March 30, 2021 — Thousands of Alaska seafood workers are getting vaccinated for COVID-19 three months after outbreaks swept through Aleutian plants, shuttering some just as the lucrative Bering Sea fishing season began.
The effort is taking different forms, ranging from clinics in Sand Point to a one-day mass event in the Unalaska gym and aboard Dutch Harbor boats that vaccinated about 1,500 plant workers and deep-sea fishermen.
Probably the most only-in-Alaska method involved Eastern Aleutian Tribes community health aide Joe McMillan, who on Thursday clambered into a small man basket suspended in the air to swing aboard two large processing vessels and vaccinate more than a hundred people on each.
The doses now going into seafood worker arms are coming from a federal allocation provided to Eastern Aleutian Tribes rather than from state supplies of vaccine.

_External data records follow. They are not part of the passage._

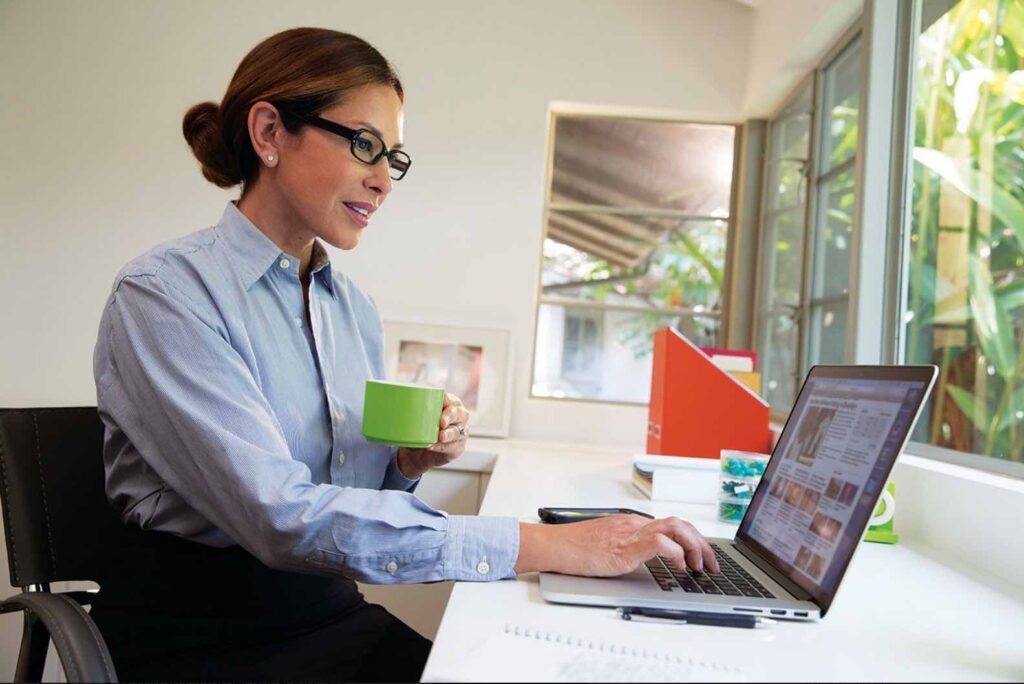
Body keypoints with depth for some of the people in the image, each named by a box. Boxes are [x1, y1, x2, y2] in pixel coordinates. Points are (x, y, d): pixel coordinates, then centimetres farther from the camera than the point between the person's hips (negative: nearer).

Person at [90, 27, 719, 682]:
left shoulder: (355, 307, 5)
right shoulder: (163, 294, -15)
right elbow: (280, 515, -25)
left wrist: (410, 462, -9)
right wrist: (543, 544, -28)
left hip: (332, 614, 5)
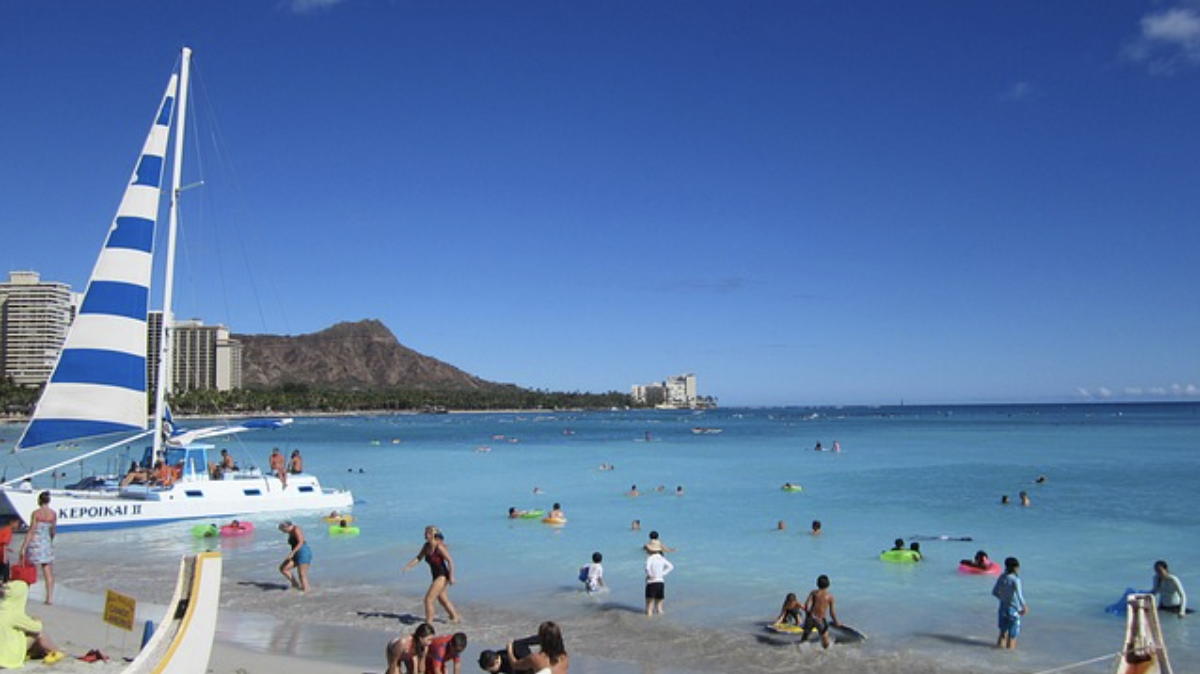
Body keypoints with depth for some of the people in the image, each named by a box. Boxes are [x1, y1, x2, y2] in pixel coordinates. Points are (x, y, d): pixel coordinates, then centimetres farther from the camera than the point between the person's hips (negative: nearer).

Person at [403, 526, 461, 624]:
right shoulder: (426, 546, 2)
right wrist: (408, 566, -2)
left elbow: (450, 561, -21)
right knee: (442, 600, 24)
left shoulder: (439, 546, -22)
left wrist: (451, 577, -22)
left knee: (428, 599, -11)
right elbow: (418, 558, 10)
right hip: (437, 576, 9)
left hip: (443, 576, -9)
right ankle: (455, 618, 41)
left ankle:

They came via a Biden administration plan to expand vaccine availability to community health centers in underserved communities. The Eastern Aleutian Tribes is one of just two tribal entities in Alaska participating in that program as of March 22.
The tribal health organization has probably given out 2,500 shots in the past week and 4,000 since January, according to CEO Paul Mueller, who described one chartered flight Wednesday to deliver food and vaccine that skipped from Nelson Lagoon to Cold Bay, False Pass, Sand Point, Dutch Harbor and King Cove.